Expand/Shrink

While Statement

A while statement tests a condition to see whether it is true (non-zero), and iterates while so. e.g.
    while x>0 do
        a *= 2
        x -= 1
    end while
A do until statement (introduced in 1.0.2, not Euphoria compatible) is similar:
    do
        a *= 2
        x -= 1
    until x<=0

    -- wholly equivalent to, and in fact implemented as:

    while true do
        a *= 2
        x -= 1
        if x<=0 then exit end if
    end while
Obviously a while loop may iterate zero times, whereas a do until loop always iterates at least once (excepting of course explicit exits).

The <Ctrl [> and <Ctrl ]> feature of Edita currently completely ignores do/until, which is not considered to be a significant problem since it ignores both ends equally.

Note that it would be fair to say that the "until clause" above should really be compiled to "if not(x<=0) then goto loopTop end if" and there should be no unconditional "jmp loopTop" being generated, but as things stand it isn’t, and one is. The performance overhead of that admittedly rather lazy implementation approach is expected to be quite neglible and possibly not even measurable (these days branch prediction affects performance more than you or I ever could anyway), and I only mention it because the whole point of do until is less typing and clearer code, rather than more speed.
One other small implementation detail is that in a normal while loop (and other similar constructs) any inner scope (ie as introduced by the declaration of block-level variables) is dropped before the "end while", whereas it is retained a smidge longer in a do until statement, just long enough for the final expression to still reference variables that were introduced within the inner scope.

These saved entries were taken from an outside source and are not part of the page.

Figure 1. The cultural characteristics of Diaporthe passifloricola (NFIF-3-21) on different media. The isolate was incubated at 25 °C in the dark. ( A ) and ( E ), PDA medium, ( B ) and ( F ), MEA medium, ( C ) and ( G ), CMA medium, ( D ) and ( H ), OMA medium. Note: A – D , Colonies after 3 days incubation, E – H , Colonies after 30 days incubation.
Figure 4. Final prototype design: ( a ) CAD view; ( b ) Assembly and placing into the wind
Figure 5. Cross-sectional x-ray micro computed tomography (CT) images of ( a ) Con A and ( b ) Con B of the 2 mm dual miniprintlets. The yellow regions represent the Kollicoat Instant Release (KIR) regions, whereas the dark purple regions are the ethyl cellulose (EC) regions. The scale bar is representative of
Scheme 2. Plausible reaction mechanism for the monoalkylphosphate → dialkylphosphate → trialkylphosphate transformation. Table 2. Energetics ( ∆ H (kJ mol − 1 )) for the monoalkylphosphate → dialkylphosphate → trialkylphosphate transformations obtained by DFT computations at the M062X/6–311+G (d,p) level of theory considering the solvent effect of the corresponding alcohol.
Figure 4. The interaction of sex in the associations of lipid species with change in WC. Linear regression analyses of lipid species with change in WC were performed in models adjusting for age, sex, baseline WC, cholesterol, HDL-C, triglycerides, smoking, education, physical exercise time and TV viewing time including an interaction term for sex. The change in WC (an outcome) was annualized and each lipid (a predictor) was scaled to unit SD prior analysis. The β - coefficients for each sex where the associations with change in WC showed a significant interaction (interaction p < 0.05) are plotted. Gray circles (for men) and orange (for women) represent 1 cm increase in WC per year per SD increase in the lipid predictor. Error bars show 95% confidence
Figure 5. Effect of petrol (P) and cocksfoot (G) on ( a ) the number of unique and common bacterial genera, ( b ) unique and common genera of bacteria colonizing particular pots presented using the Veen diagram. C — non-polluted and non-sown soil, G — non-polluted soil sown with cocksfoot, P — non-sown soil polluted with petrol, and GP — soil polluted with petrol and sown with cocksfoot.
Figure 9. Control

Since JavaScript does not have an until loop, or more accurately its do while would/might probably just serve to confuse things, p2js likewise maps the do..until construct to a while true do statement, and in fact deliberately generates identical parse trees for both halves of the last example (apart from a few line and column numbers).

Note:
As with for loops, an unconditional exit means that the loop will never iterate, so it deserves to be removed or replaced with an if construct. Occasionally it may be annoying when the compiler forces that on you but in the long run your code will thank you for it. In truth the compiler tries to "optimise away" the "end while", since it has become unreachable code, with disastrous consequences when it later tries to backpatch the zero iterations jump.